Electronic design files
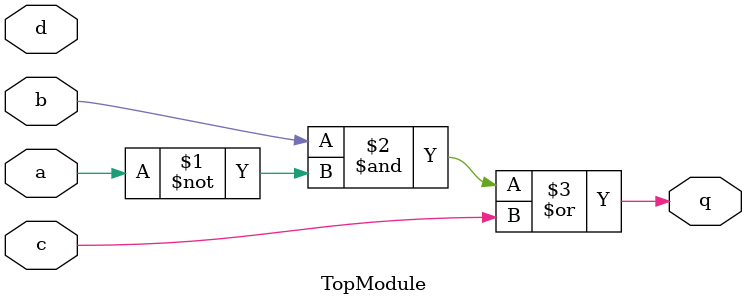
<source format=sv>
module TopModule(
    input  a,
    input  b,
    input  c,
    input  d,
    output logic q
);

    assign q = (b & ~a) | c;

endmodule
</source>
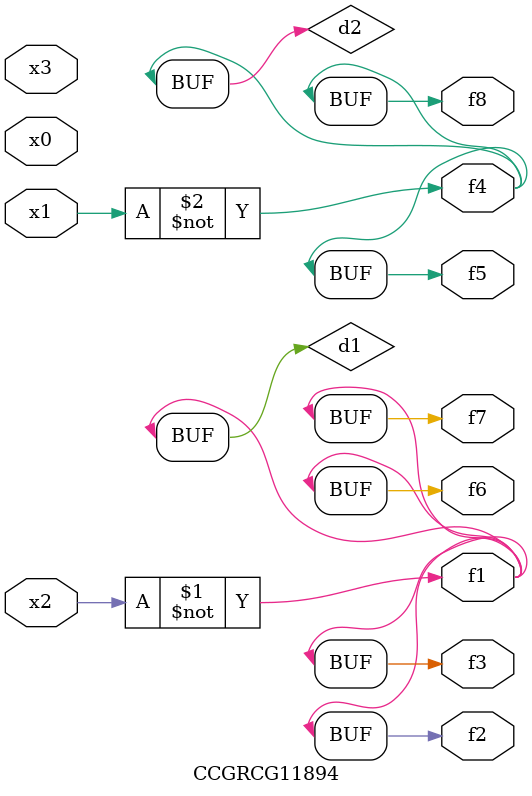
<source format=v>
module CCGRCG11894(
	input x0, x1, x2, x3,
	output f1, f2, f3, f4, f5, f6, f7, f8
);

	wire d1, d2;

	xnor (d1, x2);
	not (d2, x1);
	assign f1 = d1;
	assign f2 = d1;
	assign f3 = d1;
	assign f4 = d2;
	assign f5 = d2;
	assign f6 = d1;
	assign f7 = d1;
	assign f8 = d2;
endmodule

</source>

● **TASK TO COMPLETE**
Lines before the one containing "assign f4 = d2;" are to be left out; that line and every line after it through the end of the data should be copied exactly.

● **RESPONSE TO THIS TASK**
	assign f4 = d2;
	assign f5 = d2;
	assign f6 = d1;
	assign f7 = d1;
	assign f8 = d2;
endmodule

</source>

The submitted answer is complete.